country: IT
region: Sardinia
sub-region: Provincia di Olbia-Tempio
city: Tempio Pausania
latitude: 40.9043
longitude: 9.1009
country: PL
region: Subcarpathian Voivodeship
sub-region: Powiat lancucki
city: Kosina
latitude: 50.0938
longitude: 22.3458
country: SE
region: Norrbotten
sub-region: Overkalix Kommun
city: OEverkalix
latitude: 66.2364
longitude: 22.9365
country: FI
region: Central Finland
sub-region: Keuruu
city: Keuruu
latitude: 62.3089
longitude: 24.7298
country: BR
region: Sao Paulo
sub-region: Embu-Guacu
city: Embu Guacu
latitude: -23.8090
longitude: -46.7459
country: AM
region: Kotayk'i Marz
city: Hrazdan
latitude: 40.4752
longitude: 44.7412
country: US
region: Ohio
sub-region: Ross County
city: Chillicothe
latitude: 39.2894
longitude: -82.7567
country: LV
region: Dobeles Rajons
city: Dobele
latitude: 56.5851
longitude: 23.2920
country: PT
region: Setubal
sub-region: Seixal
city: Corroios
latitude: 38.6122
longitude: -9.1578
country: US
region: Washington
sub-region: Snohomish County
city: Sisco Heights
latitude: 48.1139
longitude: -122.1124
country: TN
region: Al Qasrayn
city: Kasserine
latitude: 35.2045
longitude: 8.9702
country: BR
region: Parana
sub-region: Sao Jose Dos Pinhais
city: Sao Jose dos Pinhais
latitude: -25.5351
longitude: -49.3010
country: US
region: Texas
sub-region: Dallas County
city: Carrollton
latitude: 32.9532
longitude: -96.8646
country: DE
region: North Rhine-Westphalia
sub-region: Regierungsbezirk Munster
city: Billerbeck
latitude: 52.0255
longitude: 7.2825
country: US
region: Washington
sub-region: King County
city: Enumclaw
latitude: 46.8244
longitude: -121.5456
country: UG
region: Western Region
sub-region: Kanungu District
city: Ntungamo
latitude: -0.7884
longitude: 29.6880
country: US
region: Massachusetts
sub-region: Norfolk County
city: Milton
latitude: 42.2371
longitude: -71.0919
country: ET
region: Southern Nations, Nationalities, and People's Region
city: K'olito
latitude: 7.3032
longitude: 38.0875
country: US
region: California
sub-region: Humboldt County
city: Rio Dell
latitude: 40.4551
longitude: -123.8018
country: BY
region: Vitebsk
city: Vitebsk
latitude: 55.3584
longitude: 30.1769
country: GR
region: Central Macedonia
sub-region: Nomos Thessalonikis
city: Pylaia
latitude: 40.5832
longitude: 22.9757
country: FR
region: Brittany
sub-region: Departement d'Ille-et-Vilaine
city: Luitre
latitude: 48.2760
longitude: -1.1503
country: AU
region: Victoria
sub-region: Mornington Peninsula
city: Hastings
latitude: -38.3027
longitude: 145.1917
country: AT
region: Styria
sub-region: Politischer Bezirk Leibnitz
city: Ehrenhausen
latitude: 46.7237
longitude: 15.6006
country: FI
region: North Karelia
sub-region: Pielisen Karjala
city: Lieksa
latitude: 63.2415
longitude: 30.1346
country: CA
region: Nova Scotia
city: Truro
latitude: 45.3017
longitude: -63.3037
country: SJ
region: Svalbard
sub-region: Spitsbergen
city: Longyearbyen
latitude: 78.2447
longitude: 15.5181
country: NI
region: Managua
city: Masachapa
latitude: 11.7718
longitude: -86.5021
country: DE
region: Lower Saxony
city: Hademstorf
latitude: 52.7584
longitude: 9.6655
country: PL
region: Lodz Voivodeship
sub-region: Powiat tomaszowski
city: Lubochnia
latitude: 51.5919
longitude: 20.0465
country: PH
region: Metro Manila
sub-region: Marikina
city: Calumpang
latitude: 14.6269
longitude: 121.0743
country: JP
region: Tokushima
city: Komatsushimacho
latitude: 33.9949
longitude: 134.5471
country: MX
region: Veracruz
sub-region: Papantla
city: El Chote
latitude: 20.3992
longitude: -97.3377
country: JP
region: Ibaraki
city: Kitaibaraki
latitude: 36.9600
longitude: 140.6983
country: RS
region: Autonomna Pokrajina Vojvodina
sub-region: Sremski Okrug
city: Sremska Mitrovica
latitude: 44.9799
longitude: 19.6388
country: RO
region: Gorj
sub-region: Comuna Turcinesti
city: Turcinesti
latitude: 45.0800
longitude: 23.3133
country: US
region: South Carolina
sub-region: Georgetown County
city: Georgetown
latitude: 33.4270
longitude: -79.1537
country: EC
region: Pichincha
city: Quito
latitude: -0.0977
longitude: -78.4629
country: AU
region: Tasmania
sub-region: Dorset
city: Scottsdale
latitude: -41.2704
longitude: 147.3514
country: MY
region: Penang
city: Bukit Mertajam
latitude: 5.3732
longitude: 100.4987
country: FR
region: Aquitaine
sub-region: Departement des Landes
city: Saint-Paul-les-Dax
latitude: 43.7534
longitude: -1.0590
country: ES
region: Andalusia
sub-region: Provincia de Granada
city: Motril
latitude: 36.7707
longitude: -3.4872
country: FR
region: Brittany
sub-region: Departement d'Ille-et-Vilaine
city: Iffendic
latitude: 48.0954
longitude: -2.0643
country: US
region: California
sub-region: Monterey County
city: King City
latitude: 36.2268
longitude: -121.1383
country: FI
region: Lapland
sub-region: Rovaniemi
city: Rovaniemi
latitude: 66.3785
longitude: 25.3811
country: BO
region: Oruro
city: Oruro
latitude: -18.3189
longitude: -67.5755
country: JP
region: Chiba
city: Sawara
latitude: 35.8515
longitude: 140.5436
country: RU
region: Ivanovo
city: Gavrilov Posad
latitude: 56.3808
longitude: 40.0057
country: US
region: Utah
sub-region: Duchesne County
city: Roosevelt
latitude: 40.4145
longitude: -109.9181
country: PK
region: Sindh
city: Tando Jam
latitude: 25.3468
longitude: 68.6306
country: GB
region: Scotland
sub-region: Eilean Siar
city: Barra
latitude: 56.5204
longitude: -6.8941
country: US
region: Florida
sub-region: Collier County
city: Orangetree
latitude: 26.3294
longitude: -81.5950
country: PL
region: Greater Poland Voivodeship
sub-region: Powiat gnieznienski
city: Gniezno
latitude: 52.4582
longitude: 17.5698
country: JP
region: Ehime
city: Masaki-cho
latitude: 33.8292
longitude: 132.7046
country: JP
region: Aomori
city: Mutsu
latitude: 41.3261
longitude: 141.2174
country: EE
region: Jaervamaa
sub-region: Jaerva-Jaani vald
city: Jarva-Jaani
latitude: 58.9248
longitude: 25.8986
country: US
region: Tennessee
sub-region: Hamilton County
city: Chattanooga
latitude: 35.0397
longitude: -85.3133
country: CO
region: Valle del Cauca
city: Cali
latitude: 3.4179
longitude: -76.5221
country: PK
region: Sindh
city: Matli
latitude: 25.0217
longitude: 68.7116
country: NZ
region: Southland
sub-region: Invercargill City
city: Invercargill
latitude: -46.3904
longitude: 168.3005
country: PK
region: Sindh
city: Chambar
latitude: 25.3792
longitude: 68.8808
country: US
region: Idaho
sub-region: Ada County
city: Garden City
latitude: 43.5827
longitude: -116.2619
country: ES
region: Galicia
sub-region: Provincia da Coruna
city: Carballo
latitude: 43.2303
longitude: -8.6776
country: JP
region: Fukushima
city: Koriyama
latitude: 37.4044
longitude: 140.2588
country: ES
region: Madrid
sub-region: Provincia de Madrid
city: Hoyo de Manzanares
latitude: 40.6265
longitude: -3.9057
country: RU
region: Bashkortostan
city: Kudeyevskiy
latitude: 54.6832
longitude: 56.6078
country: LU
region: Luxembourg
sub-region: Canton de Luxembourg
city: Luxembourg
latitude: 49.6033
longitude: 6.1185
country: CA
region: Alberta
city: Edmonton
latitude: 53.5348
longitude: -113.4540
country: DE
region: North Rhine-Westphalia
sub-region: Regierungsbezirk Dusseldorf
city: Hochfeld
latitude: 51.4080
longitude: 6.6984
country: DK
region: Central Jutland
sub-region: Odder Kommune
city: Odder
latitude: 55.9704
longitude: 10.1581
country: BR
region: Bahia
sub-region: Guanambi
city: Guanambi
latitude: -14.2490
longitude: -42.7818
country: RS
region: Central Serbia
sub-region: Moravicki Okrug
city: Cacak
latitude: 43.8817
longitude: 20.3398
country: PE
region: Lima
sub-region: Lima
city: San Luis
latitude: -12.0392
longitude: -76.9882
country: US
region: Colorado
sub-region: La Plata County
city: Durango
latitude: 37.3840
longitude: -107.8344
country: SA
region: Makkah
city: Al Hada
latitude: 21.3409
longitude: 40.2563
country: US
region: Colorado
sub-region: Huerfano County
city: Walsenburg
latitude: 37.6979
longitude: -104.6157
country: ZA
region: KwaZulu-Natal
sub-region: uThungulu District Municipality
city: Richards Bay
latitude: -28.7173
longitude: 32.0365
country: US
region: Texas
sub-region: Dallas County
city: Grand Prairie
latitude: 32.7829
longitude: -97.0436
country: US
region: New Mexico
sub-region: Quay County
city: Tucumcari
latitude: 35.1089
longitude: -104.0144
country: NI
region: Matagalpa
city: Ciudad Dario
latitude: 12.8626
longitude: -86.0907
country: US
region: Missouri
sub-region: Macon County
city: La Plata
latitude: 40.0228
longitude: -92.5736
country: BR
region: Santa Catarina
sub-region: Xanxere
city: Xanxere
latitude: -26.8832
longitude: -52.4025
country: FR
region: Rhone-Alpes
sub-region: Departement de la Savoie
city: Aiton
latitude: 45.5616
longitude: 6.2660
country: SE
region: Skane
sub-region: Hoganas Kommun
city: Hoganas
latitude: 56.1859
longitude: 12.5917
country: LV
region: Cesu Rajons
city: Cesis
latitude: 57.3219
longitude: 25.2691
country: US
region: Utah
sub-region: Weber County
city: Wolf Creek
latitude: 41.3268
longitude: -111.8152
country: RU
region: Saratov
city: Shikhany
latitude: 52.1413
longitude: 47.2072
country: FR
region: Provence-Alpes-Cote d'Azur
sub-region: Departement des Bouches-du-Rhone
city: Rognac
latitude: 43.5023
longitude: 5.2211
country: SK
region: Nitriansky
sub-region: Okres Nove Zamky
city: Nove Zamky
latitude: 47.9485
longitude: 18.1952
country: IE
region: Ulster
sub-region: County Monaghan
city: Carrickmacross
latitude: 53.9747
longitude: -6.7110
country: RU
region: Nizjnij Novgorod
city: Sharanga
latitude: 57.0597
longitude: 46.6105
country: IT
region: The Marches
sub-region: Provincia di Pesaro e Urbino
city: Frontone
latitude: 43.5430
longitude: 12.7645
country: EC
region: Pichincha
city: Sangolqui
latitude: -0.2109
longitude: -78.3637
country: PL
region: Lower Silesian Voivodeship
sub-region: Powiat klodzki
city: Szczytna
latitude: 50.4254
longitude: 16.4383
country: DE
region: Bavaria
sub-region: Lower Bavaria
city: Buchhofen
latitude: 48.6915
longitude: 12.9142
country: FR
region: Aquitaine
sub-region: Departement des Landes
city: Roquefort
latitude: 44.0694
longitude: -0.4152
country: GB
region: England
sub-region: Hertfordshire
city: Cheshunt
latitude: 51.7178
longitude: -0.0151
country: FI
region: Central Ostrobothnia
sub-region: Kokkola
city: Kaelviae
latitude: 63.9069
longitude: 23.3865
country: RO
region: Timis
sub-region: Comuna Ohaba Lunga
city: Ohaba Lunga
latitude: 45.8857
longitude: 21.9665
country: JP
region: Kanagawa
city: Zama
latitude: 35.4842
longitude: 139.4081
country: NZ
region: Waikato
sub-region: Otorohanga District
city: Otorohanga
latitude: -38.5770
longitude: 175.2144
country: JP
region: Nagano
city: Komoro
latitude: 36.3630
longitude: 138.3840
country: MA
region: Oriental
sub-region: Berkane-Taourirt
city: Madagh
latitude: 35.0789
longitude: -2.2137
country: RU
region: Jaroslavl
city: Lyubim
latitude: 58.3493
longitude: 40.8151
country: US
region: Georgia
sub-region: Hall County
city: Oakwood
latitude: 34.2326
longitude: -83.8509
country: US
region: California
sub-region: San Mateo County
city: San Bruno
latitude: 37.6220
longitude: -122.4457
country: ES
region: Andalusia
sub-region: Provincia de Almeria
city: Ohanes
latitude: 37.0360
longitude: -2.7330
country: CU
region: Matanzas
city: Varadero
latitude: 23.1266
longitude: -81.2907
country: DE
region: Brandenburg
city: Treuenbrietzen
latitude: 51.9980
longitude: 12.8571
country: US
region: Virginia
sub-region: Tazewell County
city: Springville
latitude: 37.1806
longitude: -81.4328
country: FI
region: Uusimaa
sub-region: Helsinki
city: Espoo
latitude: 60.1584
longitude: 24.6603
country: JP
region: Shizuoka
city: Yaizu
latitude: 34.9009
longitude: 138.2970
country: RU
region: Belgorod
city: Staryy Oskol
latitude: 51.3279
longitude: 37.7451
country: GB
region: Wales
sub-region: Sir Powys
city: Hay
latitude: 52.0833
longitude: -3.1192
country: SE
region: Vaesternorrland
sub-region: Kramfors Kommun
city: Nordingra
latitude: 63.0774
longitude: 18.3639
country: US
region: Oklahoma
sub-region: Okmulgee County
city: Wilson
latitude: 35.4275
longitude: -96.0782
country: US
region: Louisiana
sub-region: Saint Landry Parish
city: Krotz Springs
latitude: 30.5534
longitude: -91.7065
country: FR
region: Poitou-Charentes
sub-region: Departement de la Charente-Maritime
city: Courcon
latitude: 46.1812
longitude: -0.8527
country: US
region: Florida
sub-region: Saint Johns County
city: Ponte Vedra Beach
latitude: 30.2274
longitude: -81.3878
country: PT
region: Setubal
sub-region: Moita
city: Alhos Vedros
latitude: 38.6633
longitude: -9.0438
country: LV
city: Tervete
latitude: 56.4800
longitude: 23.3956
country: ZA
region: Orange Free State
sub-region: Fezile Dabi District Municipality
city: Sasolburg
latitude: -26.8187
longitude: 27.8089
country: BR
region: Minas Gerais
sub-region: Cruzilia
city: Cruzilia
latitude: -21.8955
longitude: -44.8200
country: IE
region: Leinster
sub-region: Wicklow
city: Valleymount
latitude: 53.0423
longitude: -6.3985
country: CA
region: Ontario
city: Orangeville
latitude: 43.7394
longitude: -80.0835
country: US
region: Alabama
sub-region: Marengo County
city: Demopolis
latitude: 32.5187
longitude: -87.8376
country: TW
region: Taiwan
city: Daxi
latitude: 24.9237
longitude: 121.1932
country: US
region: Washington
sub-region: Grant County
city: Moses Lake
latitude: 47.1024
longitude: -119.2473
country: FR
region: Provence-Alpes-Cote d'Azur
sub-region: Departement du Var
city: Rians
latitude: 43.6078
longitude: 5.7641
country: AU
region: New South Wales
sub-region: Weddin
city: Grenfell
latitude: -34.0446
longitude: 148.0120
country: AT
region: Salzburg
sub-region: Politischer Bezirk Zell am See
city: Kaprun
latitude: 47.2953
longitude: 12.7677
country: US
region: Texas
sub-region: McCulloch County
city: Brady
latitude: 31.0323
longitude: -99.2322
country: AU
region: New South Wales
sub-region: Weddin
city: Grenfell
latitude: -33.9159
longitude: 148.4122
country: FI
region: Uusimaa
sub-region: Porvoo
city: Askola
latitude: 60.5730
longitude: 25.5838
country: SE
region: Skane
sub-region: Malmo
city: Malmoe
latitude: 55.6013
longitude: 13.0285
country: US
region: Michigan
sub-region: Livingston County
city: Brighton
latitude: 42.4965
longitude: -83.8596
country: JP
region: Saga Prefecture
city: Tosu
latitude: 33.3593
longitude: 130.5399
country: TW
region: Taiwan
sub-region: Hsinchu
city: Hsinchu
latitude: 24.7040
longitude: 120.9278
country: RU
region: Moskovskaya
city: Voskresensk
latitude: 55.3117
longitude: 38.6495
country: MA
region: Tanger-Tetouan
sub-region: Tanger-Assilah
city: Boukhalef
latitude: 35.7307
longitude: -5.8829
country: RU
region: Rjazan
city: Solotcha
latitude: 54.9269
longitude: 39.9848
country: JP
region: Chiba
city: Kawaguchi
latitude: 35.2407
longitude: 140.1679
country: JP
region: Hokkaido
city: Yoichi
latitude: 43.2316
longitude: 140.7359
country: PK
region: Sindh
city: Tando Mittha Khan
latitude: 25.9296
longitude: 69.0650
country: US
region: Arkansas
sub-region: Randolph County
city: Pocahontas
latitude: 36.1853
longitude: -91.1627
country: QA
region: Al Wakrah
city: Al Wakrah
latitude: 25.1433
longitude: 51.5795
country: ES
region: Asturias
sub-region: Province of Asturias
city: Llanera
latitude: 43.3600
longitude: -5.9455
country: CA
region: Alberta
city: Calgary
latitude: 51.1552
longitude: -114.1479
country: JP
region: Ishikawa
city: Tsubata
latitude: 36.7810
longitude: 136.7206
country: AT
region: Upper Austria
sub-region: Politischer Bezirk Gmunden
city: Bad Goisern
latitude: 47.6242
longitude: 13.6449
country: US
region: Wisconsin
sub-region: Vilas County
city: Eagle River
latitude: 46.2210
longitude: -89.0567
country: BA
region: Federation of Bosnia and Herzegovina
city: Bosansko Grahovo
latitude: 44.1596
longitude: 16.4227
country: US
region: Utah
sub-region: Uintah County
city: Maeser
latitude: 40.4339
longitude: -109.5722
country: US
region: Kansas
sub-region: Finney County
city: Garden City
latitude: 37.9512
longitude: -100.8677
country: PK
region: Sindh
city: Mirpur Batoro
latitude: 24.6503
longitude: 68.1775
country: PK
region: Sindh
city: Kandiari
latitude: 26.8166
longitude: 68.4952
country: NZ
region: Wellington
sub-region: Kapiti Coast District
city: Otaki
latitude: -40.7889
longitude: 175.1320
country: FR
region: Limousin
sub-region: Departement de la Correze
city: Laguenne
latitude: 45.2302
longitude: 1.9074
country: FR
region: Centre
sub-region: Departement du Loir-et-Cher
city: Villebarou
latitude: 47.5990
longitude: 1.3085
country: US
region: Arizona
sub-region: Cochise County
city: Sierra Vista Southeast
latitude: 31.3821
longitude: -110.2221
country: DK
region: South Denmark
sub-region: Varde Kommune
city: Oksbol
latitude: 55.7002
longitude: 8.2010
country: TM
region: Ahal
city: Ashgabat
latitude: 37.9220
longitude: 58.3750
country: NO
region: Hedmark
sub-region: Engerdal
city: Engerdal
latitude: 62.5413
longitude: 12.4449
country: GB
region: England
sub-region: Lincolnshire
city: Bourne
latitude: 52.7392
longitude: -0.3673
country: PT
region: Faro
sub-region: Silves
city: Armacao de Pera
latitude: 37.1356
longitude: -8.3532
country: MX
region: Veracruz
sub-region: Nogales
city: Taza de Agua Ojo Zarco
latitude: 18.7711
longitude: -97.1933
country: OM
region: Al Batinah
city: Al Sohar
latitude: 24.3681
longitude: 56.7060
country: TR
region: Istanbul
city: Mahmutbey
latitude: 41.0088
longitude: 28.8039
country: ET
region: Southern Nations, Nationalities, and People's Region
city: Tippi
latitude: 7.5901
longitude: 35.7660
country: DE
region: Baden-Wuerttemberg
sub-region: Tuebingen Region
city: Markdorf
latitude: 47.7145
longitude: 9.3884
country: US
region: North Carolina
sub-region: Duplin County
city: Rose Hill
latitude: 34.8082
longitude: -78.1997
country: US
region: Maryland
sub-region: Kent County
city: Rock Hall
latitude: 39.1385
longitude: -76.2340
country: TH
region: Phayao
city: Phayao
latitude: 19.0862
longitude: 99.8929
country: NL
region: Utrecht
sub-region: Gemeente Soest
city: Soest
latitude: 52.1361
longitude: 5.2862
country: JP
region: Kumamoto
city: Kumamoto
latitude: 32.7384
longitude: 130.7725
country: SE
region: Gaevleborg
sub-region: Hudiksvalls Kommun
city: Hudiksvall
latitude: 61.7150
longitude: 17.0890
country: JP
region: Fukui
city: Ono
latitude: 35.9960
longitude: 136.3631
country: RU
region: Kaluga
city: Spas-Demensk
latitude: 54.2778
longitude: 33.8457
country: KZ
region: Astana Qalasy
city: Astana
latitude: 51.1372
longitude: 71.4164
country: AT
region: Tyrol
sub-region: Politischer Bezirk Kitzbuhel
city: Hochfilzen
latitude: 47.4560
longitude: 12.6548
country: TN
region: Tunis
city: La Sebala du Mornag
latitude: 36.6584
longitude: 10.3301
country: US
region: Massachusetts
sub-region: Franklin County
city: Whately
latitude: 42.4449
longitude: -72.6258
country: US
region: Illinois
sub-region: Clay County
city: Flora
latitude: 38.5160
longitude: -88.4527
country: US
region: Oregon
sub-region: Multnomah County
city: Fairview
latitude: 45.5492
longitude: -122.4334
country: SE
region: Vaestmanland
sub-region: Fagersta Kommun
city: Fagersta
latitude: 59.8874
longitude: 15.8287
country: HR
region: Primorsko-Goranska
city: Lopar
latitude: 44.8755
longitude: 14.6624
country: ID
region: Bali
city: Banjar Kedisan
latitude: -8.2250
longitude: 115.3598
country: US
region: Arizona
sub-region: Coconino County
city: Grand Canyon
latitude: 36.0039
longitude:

+++++

■ **What is asked**
Rename "city" to "town" in the records from the line with "sub-region: Kapiti Coast District" up to and including the line with "longitude: 35.7660". Give back only those lines, with nothing else changed.

■ **Solution for this task**
sub-region: Kapiti Coast District
town: Otaki
latitude: -40.7889
longitude: 175.1320
country: FR
region: Limousin
sub-region: Departement de la Correze
town: Laguenne
latitude: 45.2302
longitude: 1.9074
country: FR
region: Centre
sub-region: Departement du Loir-et-Cher
town: Villebarou
latitude: 47.5990
longitude: 1.3085
country: US
region: Arizona
sub-region: Cochise County
town: Sierra Vista Southeast
latitude: 31.3821
longitude: -110.2221
country: DK
region: South Denmark
sub-region: Varde Kommune
town: Oksbol
latitude: 55.7002
longitude: 8.2010
country: TM
region: Ahal
town: Ashgabat
latitude: 37.9220
longitude: 58.3750
country: NO
region: Hedmark
sub-region: Engerdal
town: Engerdal
latitude: 62.5413
longitude: 12.4449
country: GB
region: England
sub-region: Lincolnshire
town: Bourne
latitude: 52.7392
longitude: -0.3673
country: PT
region: Faro
sub-region: Silves
town: Armacao de Pera
latitude: 37.1356
longitude: -8.3532
country: MX
region: Veracruz
sub-region: Nogales
town: Taza de Agua Ojo Zarco
latitude: 18.7711
longitude: -97.1933
country: OM
region: Al Batinah
town: Al Sohar
latitude: 24.3681
longitude: 56.7060
country: TR
region: Istanbul
town: Mahmutbey
latitude: 41.0088
longitude: 28.8039
country: ET
region: Southern Nations, Nationalities, and People's Region
town: Tippi
latitude: 7.5901
longitude: 35.7660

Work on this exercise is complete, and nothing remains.